FORWARD-LOOKING STATEMENTS

Statements concerning future performance, events, or any other guidance on future periods constitute forward-looking statements that are subject to a number of risks and uncertainties that might cause actual results to differ materially from stated expectations. Specific factors include, but are not limited to, loan production and sales, credit quality, the ability to expand net interest margin, the ability to continue to attract low-cost deposits, success of expansion efforts, competition in the marketplace and general economic conditions. The financial information contained in this release should be read in conjunction with the consolidated financial statements and notes included in Wilshire Bancorp's most recent reports on Form 10-K and Form 10-Q, as filed with the Securities and Exchange Commission, as they may be amended from time to time.
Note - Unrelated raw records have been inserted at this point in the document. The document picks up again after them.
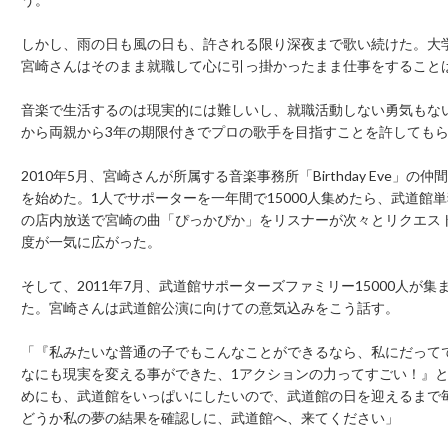
しかし、雨の日も風の日も、許される限り深夜まで歌い続けた。大
宮崎さんはそのまま就職して心に引っ掛かったまま仕事をすること
音楽で生活するのは現実的には難しいし、就職活動しない勇気もな
から両親から3年の期限付きでプロの歌手を目指すことを許しても
2010年5月、宮崎さんが所属する音楽事務所「Birthday Eve」
を始めた。1人でサポーターを一年間で15000人集めたら、武道
の店内放送で宮崎の曲「ぴっかぴか」をリスナーが次々とリクエス
度が一気に広がった。
そして、2011年7月、武道館サポーターズファミリー15000人が
た。宮崎さんは武道館公演に向けての意気込みをこう話す。
「『私みたいな普通の子でもこんなことができるなら、私にだって
なにも現実を変える事ができた、1アクションの力ってすごい！』
めにも、武道館をいっぱいにしたいので、武道館の日を迎えるまで
どうか私の夢の結果を確認しに、武道館へ、来てください」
Results of operations for the most recent quarter are not necessarily indicative of operating results for any future periods. Any projections in this release are based on limited information currently available to management and are subject to change. Since management will only provide guidance at certain points during the year, Wilshire Bancorp will not necessarily update the information. Such information speaks only as of the date of this release. Additional information on these and other factors that could affect financial results are included in filings by Wilshire Bancorp with the Securities and Exchange Commission.